Detective Halsey again leaned forward to the microphone and, looking at the jury, said, “The cash was gone. That’s in their report.”

“Let me understand: the only reason you, as the lead investigator, believe that Mr. Suarez stole more than two hundred thousand dollars is because Mrs. Richardson told you there was cash in the bedroom, isn’t that right?”

“Not right, counselor. Point one, she said it was there. Point two, it was gone.”

“And you didn’t ask Jimmy if he saw cash there the day before Brad was killed, the day Mrs. Richardson said Jimmy was in the house, is that right?”
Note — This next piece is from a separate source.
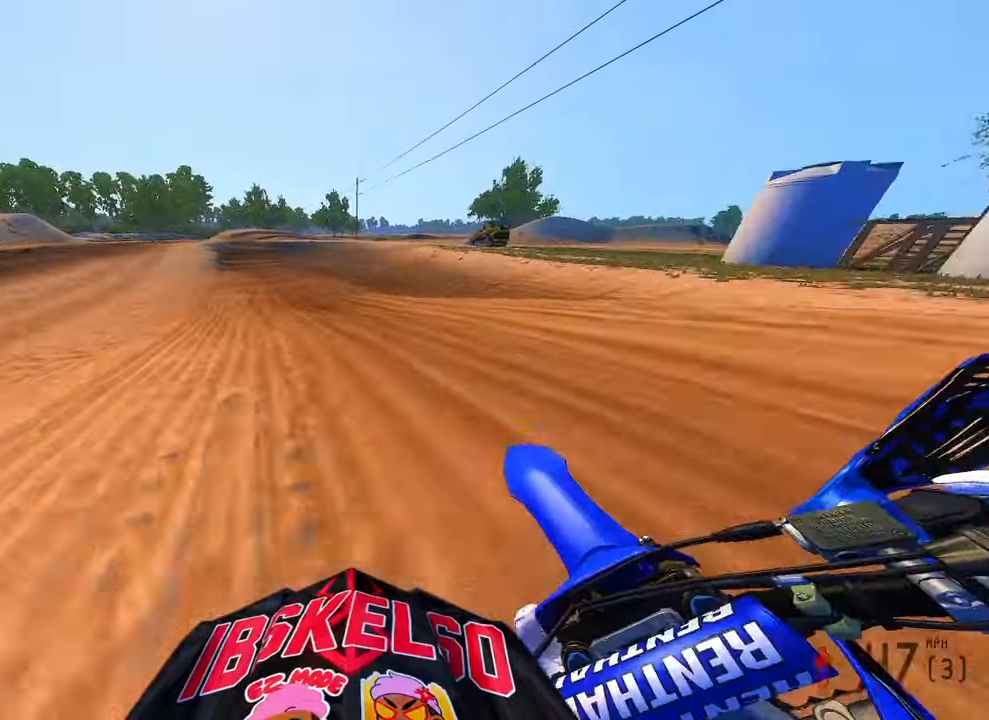
{"dt_ms": 500, "buttons": ["R2"], "left_stick": "up-left", "right_stick": "up-right", "button_events": [[133, "R2", "up"], [233, "R2", "down"]]}
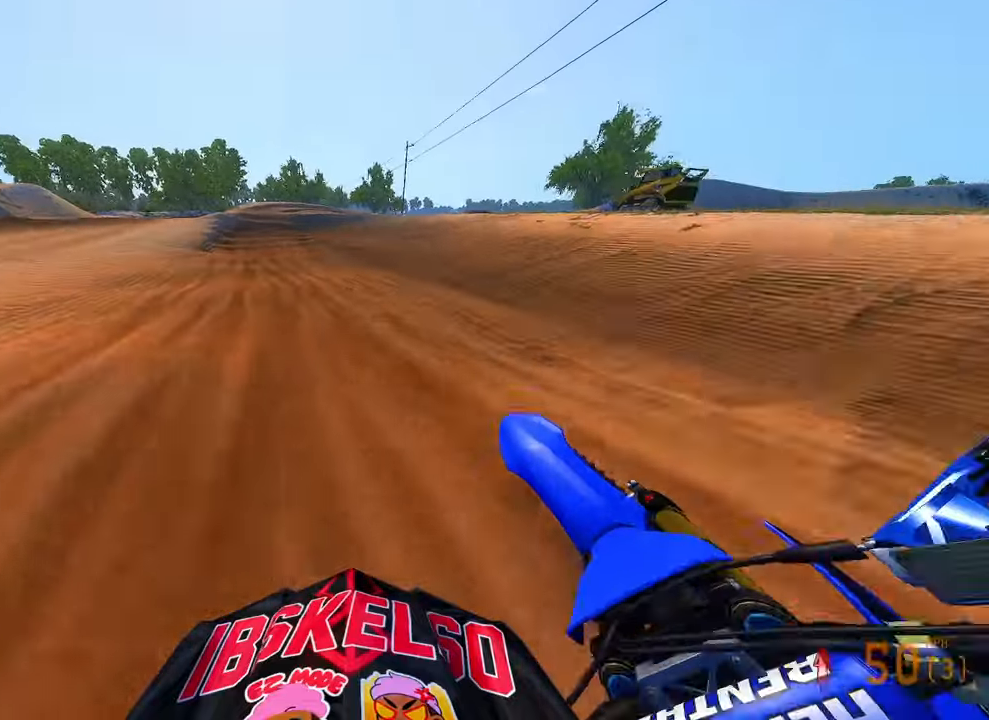
{"dt_ms": 1000, "buttons": [], "left_stick": "up", "right_stick": "down-left", "button_events": [[350, "R2", "up"], [633, "R2", "down"], [766, "R2", "up"], [833, "R2", "down"], [966, "R2", "up"]]}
“We never heard of Jimmy, counselor.”

“When did you hear about Jimmy?”

“Two weeks ago.”

“Did you look for him?”

“We did.”

“Did you find him?”

“We did.”

“Did you speak to him?”

“Not much.”

“What did he say?”

“He said he was in a drug rehab in Arizona trying to recover from crack addition during the month Mr. Richardson was killed. The records at the place, which is very expensive, show he was there. He said he was a drug user, not a drug dealer.”

“Did he say he knew Brad Richardson?”

“He said he did.”

“Did he say he visited the Richardson home?”

“He did.”

“Why?”

“Mr. Richardson paid him, he said, two thousand dollars a pop—his words—for oral sex.”

“Did Jimmy say there was cash in the bedroom?”

“He said if there was he never saw it.”

“And you never asked Trevor Palmer if he saw cash in the bedroom, right?”

“Never heard of him either until two weeks ago. When we interviewed him, he said he thought there might have been cash there, but he said he wasn’t sure.”

“So this could be phantom money, Detective Halsey?”

Margaret Harding rose to her feet. To Raquel’s surprise Judge Conley said, “Overruled,” before Harding could even object.

Halsey was an experienced witness. He knew he had to answer the question as though no objection had been made. “I don’t know what phantom money means, Ms. Rematti.”

“Money that never existed?”

“Mrs. Richardson said it had been there. And when my officers looked it wasn’t there. Is that phantom money?”

It was time, Raquel knew, to wind down the cross-examination.